Anonymous

# Magnetic field applied to a semiconductor?

A rectangular plate of semiconducting material has dimensions 10mm x 4mm x 1mm, a current of 1.5mA flows along its length and the associated potential drop is 78mV. When a magnetic field of strength 0.7 Wb/m² is applied normally to the major surface of the sample a potential difference of 6.8mV appears across the width of the sample.

Determine the character, concentration and mobility of the current carriers.

Relevance

Given that the semiconductor is L x W with a current, I, flowing along L creating a potential drop, V(L) across L. Now a magnetic field B is applied normal to the major surface and creating a potential difference of V(W) across W.

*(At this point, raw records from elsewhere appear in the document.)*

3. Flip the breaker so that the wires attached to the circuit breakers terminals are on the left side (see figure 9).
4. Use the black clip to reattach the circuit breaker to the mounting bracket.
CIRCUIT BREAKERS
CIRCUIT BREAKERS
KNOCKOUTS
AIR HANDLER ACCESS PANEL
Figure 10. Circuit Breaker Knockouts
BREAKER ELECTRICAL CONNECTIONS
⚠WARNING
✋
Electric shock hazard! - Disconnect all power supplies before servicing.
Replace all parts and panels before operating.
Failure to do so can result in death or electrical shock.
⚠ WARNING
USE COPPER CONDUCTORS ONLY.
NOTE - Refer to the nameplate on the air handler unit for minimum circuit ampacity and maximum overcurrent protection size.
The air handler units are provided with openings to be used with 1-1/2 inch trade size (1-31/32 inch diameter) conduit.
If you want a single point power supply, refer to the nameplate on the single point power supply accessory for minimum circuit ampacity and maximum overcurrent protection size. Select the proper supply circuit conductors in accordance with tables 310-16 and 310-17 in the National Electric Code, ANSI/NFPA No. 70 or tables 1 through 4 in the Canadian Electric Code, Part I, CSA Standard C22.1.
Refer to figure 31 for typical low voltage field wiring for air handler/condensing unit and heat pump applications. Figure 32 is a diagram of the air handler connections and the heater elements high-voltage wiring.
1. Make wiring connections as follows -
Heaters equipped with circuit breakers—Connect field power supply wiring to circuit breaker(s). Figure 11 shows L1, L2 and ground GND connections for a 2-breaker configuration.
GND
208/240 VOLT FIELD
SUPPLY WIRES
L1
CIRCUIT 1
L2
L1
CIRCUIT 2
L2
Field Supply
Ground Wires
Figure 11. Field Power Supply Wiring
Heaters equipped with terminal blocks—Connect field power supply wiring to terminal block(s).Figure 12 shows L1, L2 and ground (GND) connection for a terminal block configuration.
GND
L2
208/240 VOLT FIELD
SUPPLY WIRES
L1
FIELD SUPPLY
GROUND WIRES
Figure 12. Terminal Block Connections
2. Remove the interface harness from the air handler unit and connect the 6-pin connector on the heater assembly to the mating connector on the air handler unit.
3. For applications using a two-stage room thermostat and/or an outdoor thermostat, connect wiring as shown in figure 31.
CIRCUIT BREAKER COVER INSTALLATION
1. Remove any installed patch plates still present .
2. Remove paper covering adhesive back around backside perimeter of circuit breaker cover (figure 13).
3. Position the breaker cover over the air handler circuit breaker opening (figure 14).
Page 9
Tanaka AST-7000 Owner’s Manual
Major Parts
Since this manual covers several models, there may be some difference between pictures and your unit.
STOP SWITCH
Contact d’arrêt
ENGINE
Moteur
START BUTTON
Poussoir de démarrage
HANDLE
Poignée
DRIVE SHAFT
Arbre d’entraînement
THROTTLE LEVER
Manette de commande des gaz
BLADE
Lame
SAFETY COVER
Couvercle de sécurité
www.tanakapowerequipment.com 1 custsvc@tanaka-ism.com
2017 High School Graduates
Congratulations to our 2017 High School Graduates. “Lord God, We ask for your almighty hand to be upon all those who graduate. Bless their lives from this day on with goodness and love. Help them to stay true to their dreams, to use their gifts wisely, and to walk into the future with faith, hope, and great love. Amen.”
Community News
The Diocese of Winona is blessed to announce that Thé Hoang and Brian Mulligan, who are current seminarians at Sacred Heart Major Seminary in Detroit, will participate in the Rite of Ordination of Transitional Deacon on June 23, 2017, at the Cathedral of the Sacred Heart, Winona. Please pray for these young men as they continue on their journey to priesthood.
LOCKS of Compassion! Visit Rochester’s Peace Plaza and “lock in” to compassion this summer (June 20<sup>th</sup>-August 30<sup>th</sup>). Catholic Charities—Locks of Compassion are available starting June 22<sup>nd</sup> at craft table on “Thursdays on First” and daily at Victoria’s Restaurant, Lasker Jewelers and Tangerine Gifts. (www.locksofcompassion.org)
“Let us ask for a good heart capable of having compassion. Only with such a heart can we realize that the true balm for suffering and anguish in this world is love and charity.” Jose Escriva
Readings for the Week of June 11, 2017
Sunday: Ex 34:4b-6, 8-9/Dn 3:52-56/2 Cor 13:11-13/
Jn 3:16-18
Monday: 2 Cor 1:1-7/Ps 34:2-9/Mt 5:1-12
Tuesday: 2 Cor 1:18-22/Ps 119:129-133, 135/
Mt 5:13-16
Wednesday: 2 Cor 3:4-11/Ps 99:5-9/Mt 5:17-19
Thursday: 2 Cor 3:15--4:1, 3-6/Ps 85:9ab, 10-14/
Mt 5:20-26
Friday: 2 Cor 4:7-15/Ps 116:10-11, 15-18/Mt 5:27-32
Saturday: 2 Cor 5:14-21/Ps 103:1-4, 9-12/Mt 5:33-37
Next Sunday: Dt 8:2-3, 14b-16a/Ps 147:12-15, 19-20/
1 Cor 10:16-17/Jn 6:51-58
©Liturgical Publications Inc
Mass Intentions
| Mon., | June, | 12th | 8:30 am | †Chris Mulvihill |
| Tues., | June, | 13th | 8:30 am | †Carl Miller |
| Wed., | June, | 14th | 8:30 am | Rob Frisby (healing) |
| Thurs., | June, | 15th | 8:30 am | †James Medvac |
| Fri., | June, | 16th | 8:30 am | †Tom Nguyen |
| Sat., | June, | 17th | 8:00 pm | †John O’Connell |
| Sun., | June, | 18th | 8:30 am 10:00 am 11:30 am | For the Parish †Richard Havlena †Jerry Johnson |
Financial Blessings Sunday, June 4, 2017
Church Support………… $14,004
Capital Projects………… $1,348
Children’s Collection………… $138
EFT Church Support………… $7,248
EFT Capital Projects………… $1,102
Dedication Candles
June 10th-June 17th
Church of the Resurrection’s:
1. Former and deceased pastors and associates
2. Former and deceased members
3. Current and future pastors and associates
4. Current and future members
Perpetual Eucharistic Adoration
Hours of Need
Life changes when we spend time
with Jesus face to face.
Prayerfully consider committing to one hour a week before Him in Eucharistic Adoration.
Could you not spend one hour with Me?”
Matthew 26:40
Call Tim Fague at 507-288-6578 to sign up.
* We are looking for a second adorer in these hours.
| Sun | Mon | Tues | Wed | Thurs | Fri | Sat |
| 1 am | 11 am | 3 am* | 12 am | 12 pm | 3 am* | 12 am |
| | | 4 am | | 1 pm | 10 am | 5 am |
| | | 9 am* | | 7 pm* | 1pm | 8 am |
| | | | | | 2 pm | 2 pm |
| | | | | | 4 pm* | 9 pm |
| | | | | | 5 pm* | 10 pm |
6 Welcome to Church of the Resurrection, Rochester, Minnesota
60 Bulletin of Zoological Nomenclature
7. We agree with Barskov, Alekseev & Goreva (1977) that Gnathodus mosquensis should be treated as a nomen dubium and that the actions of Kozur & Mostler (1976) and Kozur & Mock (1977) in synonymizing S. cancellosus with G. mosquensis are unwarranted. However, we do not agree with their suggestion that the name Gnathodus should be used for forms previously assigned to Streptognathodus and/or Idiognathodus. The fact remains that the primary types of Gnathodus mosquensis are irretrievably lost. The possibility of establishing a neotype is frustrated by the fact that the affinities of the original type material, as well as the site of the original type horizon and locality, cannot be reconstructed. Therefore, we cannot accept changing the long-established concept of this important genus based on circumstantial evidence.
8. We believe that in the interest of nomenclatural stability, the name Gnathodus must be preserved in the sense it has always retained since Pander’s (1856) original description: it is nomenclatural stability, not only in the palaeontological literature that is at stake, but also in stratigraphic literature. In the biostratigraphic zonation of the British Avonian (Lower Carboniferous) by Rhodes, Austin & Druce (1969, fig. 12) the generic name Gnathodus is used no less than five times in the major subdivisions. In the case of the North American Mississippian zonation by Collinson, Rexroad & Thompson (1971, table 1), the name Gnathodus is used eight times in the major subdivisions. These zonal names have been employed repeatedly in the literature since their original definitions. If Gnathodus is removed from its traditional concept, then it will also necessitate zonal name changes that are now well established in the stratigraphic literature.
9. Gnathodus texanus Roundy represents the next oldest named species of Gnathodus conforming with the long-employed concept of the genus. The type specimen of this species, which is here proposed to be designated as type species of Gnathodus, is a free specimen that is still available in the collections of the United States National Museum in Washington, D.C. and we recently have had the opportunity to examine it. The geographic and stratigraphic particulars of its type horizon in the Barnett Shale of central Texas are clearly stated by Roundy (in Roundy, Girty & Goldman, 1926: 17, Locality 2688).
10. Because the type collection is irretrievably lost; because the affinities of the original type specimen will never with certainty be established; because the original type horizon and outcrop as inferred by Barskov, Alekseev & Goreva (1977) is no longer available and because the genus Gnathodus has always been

Hence, the semiconductor has a resistance, R given by:

R = V(L)/I(L) = (.078)/(0.0015) = 52 Ohms

Now the mobility of the current carrier is given by the drift velocity:

v(d) = μE(W)

where μ is the mobility and E(W) is the electric field across W

Also, B = v(d) E(W)/c², so v(d) = Bc²/E(W)

Then, μE(W) = Bc²/E(W)

μ = Bc²/E²(W)

But E(W) = V(W)/W, so

μ = B(cW/V(W))²

= (0.7) [(3×10^8)(0.004)/(0.0068)]² = 2.18 x 10^16 m²/V·sec

To determine the charge concentration Q/A, where A = LW

We first find the current along W

I(W) = V(W)/R = (0.0068)/50 = 0.136 mA

So we know that the Lorentz force due to the magnetic field B is given by

F = I(L)LB, and it is also = BQv(d)

So I(L)L = Qv(d)

but v(d) = μE(W) = μV(W)/W

So I(L)L = QμV(W)/W

Now rewrite the above equation as:

Q/A = Q/LW = I(L)/μV(W) = (0.136)/(2.18x10^16)(0.0068)

= 9.17 x 10^-16 C/m²